Our MD-score statistic was originally developed for analysis of nascent transcription data [58
] and focused on enhancer RNA co-localization with motifs. Given most eRNAs originate from areas of open chromatin [21
] and many transcription factors can alter chromatin accessibility [42
], it is perhaps unsurprising that differential chromatin accessibility can be used to infer changes in TF activity. However, it remains unclear whether the observed alterations of chromatin reflect a distinct functional activity of transcription factors or are simply a side effect of DNA binding and/or altering transcription.
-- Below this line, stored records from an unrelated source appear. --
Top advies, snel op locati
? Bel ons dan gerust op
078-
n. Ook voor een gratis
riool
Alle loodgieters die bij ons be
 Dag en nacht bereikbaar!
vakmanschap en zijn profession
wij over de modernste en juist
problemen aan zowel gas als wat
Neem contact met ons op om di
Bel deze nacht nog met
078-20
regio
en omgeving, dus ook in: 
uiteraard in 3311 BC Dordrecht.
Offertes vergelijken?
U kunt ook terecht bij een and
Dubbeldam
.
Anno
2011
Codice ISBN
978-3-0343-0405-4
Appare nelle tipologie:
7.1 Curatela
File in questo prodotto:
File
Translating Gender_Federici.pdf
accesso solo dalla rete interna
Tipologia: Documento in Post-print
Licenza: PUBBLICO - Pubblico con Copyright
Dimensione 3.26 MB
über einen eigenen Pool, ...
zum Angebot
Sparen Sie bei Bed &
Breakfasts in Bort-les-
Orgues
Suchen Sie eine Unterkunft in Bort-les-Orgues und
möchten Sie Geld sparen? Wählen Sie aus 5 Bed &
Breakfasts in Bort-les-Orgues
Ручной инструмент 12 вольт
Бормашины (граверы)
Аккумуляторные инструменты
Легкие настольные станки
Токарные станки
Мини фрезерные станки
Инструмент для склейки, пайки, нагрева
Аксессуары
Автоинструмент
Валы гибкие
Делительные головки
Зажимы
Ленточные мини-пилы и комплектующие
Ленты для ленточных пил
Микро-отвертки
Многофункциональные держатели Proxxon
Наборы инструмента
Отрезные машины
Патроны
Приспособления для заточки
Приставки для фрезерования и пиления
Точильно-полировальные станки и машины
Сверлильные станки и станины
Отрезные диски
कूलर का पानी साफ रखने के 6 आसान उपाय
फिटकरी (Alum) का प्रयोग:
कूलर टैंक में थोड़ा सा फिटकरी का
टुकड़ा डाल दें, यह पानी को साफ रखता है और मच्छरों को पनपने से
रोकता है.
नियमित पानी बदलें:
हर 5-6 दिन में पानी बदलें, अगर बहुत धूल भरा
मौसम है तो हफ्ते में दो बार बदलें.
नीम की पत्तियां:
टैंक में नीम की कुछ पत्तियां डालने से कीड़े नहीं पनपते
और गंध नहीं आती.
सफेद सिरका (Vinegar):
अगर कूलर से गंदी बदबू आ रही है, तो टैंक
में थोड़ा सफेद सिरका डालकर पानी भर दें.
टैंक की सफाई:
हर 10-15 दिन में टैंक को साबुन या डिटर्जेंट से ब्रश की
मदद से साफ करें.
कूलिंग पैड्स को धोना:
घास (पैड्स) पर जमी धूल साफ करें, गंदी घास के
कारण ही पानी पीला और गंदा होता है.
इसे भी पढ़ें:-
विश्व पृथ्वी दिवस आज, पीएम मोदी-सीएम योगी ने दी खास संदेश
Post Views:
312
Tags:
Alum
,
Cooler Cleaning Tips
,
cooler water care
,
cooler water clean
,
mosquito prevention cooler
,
While a careful examination of the two Nutlin-3a datasets (Figure 1
) yields the identification of several genomic regions that are uniquely altered in only one of the two datasets (ATAC-seq or nascent), the lack of matched data makes interpretation of these differences difficult. Do they reflect differences of cell type or distinct functional activities of TP53? A careful comparison of chromatin accessibility and nascent transcription data in the context of a perturbation will be necessary to fully address this question.